Last month, my book club convened to discuss The Bright Hour, a memoir by a young mother with an extensive family history of breast cancer facing a terminal diagnosis. This book was particularly poignant for me, as I lost my mother to an aggressive battle with breast cancer when she was still in her 40s.
A few years following my mom’s passing, I had genetic testing completed to find out if I carried the BRCA gene. I desperately wanted answers as to why I lost my mom at such a young age and wanted some form of assurance that I could spare my children from the same devastating loss I endured as a teen. Thankfully, I am negative for the BRCA gene, and my doctor and I established a plan that launches when I am ten years younger than my mom’s age when she was diagnosed. I’ll have an MRI or a mammogram every 6 months beginning at age 38.

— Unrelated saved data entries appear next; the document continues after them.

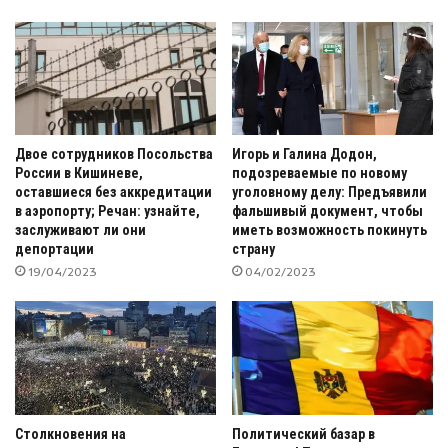
Двое сотрудников Посольства
Игорь и Галина Додон,
России в Кишиневе,
подозреваемые по новому
оставшиеся без аккредитации
уголовному делу: Предъявили
в аэропорту; Речан: узнайте,
фальшивый документ, чтобы
заслуживают ли они
иметь возможность покинуть
депортации
страну
19/04/2023
04/02/2023
Столкновения на
Политический базар в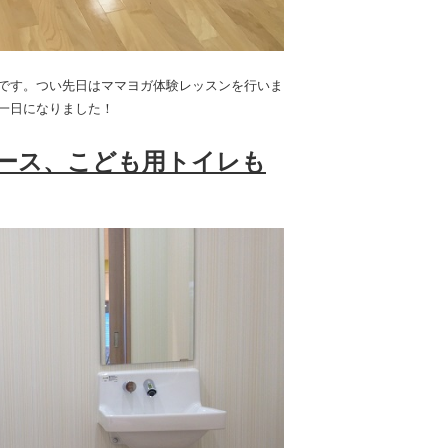
です。つい先日はママヨガ体験レッスンを行いま
一日になりました！
ース、こども用トイレも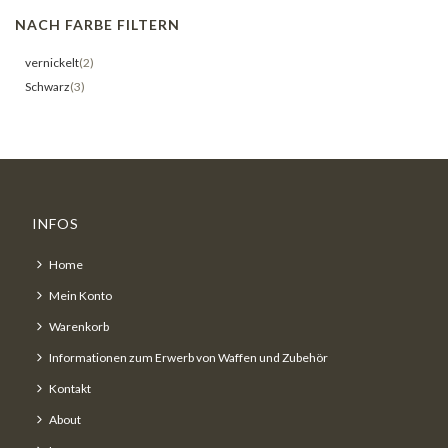
NACH FARBE FILTERN
vernickelt
(2)
Schwarz
(3)
INFOS
Home
Mein Konto
Warenkorb
Informationen zum Erwerb von Waffen und Zubehör
Kontakt
About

Last year, my grandmother was diagnosed with Stage 3 ovarian cancer. Unbelievably, at 88 years old, she is in remission and doing well today. She did test positive for a different cancer-causing gene, and I plan to speak with my doctor around testing for that gene when I see her next. I take great comfort in the fact that while I still don’t know why or how my mom ended up with terminal cancer, I have some control over my future and how my health will impact my daughter.
I opened this blog post by mentioning my book club, for a very specific reason. I assumed that everyone with a family history of breast cancer would follow my path, would want to know their odds of having a dangerous and deadly disease, and would want to create a plan to reduce their risk of a young death.

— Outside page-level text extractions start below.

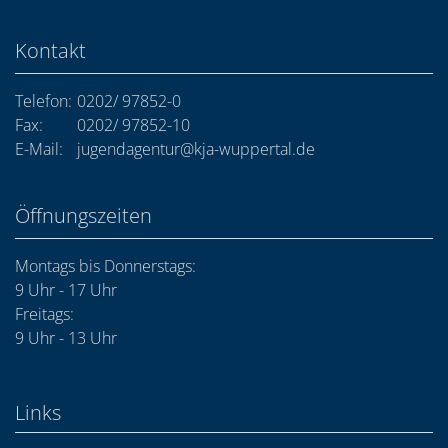
Kontakt
Telefon:
0202/ 97852-0
Fax:
0202/ 97852-10
E-Mail:
jugendagentur@kja-wuppertal.de
Öffnungszeiten
Montags bis Donnerstags:
9 Uhr - 17 Uhr
Freitags:
9 Uhr - 13 Uhr
Links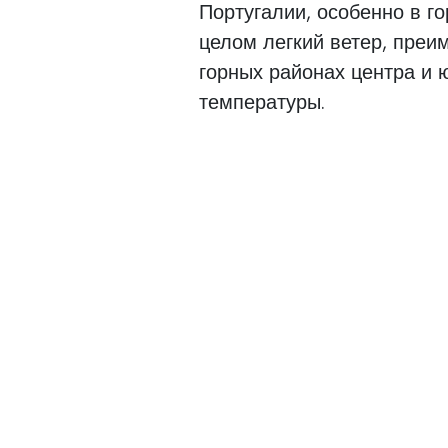
Португалии, особенно в го
целом легкий ветер, преи
горных районах центра и
температуры.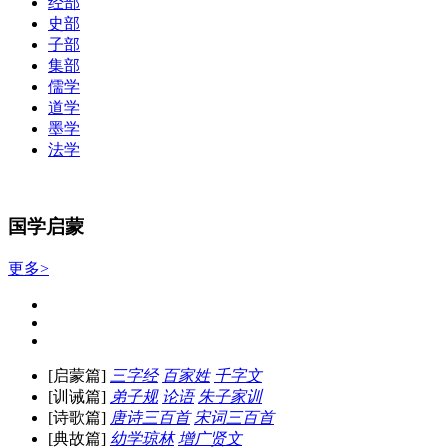
经部
史部
子部
集部
儒学
道学
墨学
法学
国学启蒙
更多>
[启蒙篇]
三字经
百家姓
千字文
[训诫篇]
弟子规
论语
朱子家训
[诗歌篇]
唐诗三百首
宋词三百首
[典故篇]
幼学琼林
增广贤文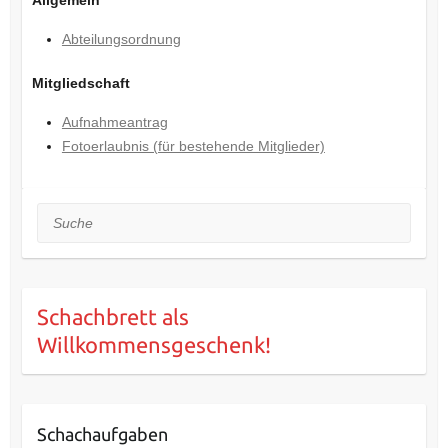
Abteilungsordnung
Mitgliedschaft
Aufnahmeantrag
Fotoerlaubnis (für bestehende Mitglieder)
Suche
Schachbrett als
Willkommensgeschenk!
Schachaufgaben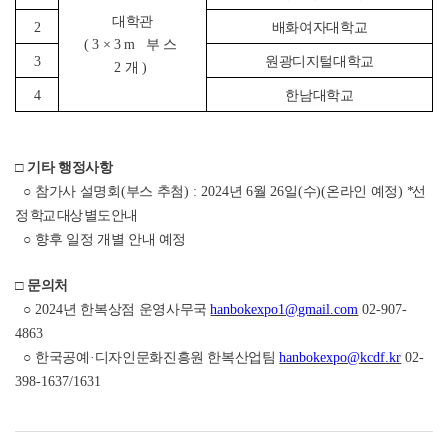
대학관
2
배화여자대학교
(3×3m
부스
3
원광디지털대학교
2
개
)
4
한남대학교
□
기타 행정사항
○
참가사 설명회
(
부스 추첨
) : 2024
년
6
월
26
일(수)
(
온라인 예정
)
*
선
정 학교 대상 별도 안내
○
향후 일정 개별 안내 예정
□
문의처
○
2024
년 한복상점 운영사무국
hanbokexpo1@gmail.com
02-907-
4863
○
한국공예
·
디자인문화진흥원 한복산업팀
hanbokexpo@kcdf.kr
02-
398-1637/1631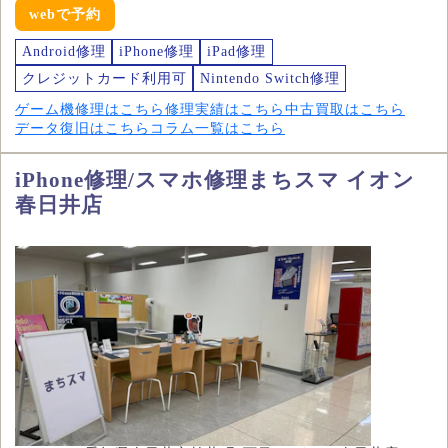
webで予約
Android修理
iPhone修理
iPad修理
クレジットカード利用可
Nintendo Switch修理
ゲーム機修理はこちら
修理実績はこちら
中古買取はこちら
データ復旧はこちら
コラム一覧はこちら
iPhone修理/スマホ修理まちスマ イオン
春日井店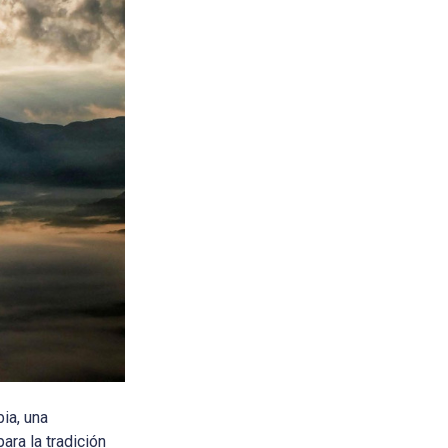
ia, una
ara la tradición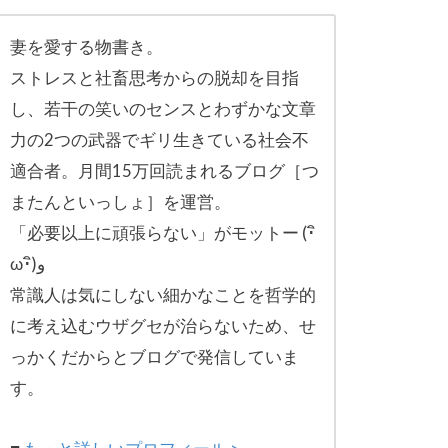
妻を愛する物書き。
ストレスと社畜思考からの脱却を目指
し、
若干の笑いのセンスとわずかな文章
力の2つの武器でギリ生きてい
る社会不
適合者。月間15万回読まれるブログ［
つ
またんといっしょ］を運営。
「必要以上に頑張らない」がモットー (･ิ
ω･ิ)و
常識人は気にしない細かなことを哲学的
に考え込むウザグセが治ら
ないため、せ
っかくだからとブログで発信していま
す。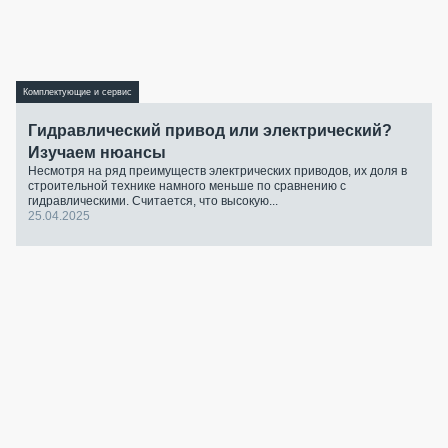
Комплектующие и сервис
Гидравлический привод или электрический?
Изучаем нюансы
Несмотря на ряд преимуществ электрических приводов, их доля в
строительной технике намного меньше по сравнению с
гидравлическими. Считается, что высокую...
25.04.2025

What I found during our discussion of The Bright Hour was completely the opposite! A few women were firmly in my camp and a few – including one particularly vocal doctor – felt strongly that one should not have genetic testing. I was floored. I found myself shoving cheese in my face to keep from screaming, “I LOST MY MOM AT 19 YOU THINK I WANT MY DAUGHTER TO GO THROUGH THAT???!!!” but probably with more colorful language.
I’m proud to tell you that I didn’t yell at anyone. Instead, I listened and hey, I think I learned something! My fear of dying at a young age like my mom has a lot to do with my fear of losing control – over my body, my destiny, and my legacy. Some of us are good at accepting our lives as they are, relinquishing control, and letting God or the Universe take over. I…am not.
While admittedly I struggle to understand the perspective of someone who wouldn’t wish to use these tools to create a plan for their own future well-being – if not for themselves, than at least for their loved ones – I have a tremendous amount of respect for those with a greater ability to “let it go” than I do, and a greater acceptance of the fact that we cannot control every minute of our lives.
Eventually, I hope to achieve a balance of taking advantage of medical breakthroughs to give myself the best chance for a long and healthy life and accepting that I am not ultimately in control. I hope to encourage others with a similar family history to take preventative measures, but make peace with whatever direction their journey takes them on. Until that point, I will continue coordinating with my doctor…and shoving cheese in my face.